Google provides a set of public images. These images are a collection of open source options and proprietary options. The proprietary versions exist in a premium tier and incur extra costs. Public images serve as a starting point for most virtual machine instances and come packaged with only the operating system. The list of public images, as of June 2017, is:

Image OS	Premium
CentOS
Google Container-Optimized OS
CoreOS
Debian
Red Hat Enterprise Linux	Yes
SUSE Enterprise Linux Server	Yes
SLES for SAP	Yes
Ubuntu
Windows Server	Yes

Google also offers an additional flavor of Windows Server with SQL Server pre-installed:

SQL Server Version
SQL Server Enterprise
SQL Server Standard
SQL Server Web
SQL Server Express

Custom Images

It is possible to use an image pre-loaded with software that more closely meets your needs. The public images are a good starting point, but they are designed to be built upon and turned into custom images to match your needs.

Production ready environments are built on custom images.

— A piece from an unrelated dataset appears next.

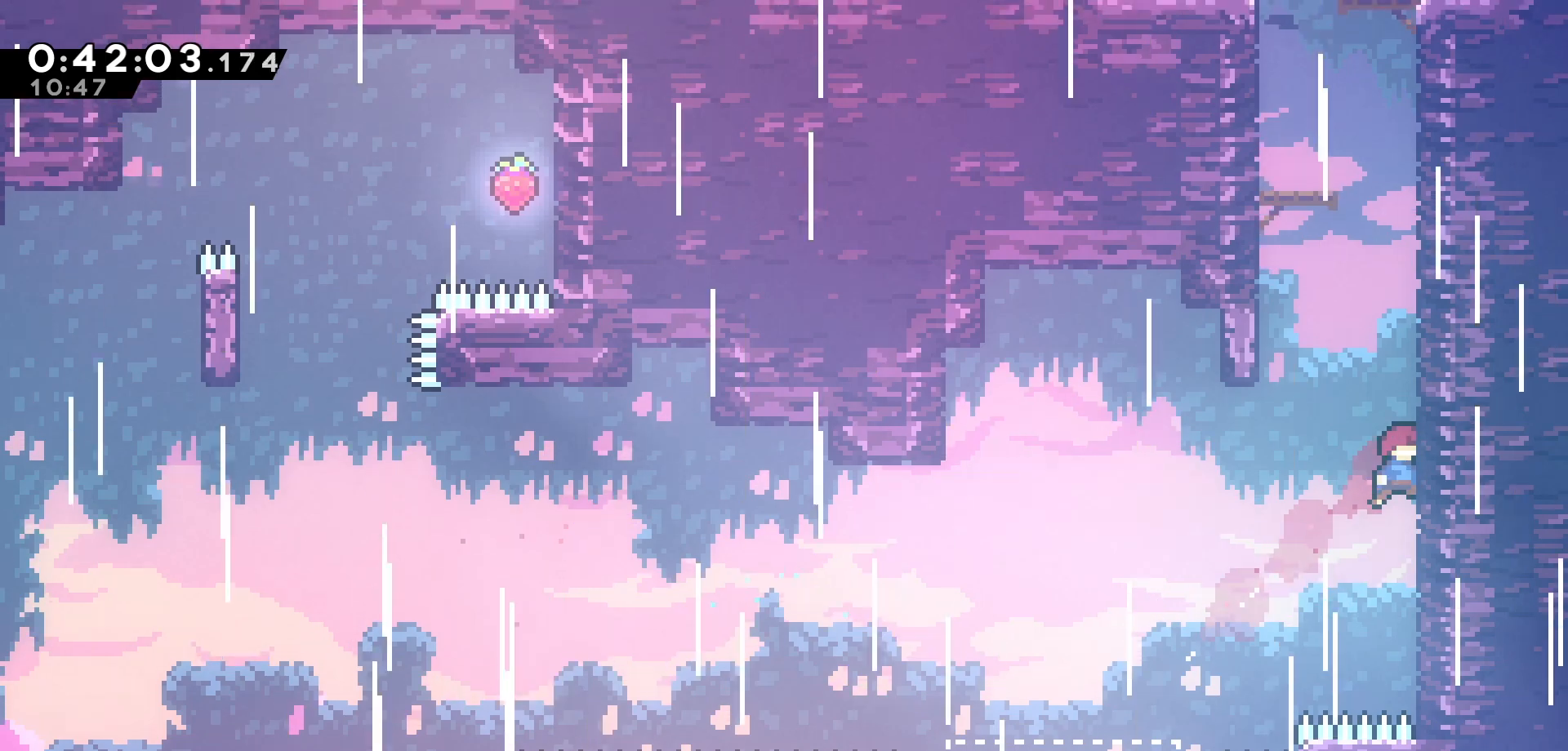
{"keys": ["grab", "right", "up"], "events": []}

A custom image will not only have the software needed; it has all the scripts necessary for the instance to work automatically without administrator intervention. Custom images are automatically brought up and shut down for load balancing or recovery needs.

Quick-Tip: Metadata about an instance is stored at the http://metadata.google.internal/computeMetadata/v1/ endpoint. Images are spun up into instances dynamically, so anything that is used at runtime, such as an automation script, will need to retrieve instance attributes through this endpoint. For more information, see Storing and Retrieving Instance Metadata.

Image Families

Image families are a way to organize images so that the desired version is available without updating images and code every time the version is changed. Using an image family is similar to providing an alias so that installation can use a non-version numbered name and still get the most recent stable version. Images are added to, deleted from, and deprecated in an image family. When calling that image family, it returns the most recent non-deprecated version. Rolling image versions forward or backward in an image family is as simple as adding a new version or deprecating an existing version.

Instance Groups

Managing large numbers of individual virtual machines can be cumbersome. Google helps administrators manage this potential workload with the use of instance groups. Administrators can manage the instances in an instance group simultaneously. There are two types of instance groups: managed and unmanaged.

Managed

A managed instance group is made up of instances all built from the same image template. An image template defines all the attributes for an instance, including which image to use. Administrators and the Compute Engine can manage the instances in bulk since all the instances are the same.

This group is the most common, and the one Google suggests administrators use. A managed instance group can automatically scale and be used to balance server loads. Since the instances are identical, the Compute Engine can bring new instances up or down to match the current traffic needs. The Compute Engine can also stop unhealthy instances and replace them with new instances.

Unmanaged

An unmanaged instance group is a collection of different instances, not based on the same image template. Management options are limited for an unmanaged instance group since the instances are not identical. An unmanaged instance group cannot be used for load balancing and cannot auto scale.

Preemptible VM Instances

Preemptible instances are a low-cost option for non-mission critical uses. They run when the Google Compute Engine has resources available. Alternatively, the Google Compute Engine will terminate a preemptible instance when its resources are needed. Preemptible instances are perfect for uses that can function with variable processing power and support variable processing times, such as batch operations and data archival. Any task being performed by a preemptible instance should be fault-tolerant.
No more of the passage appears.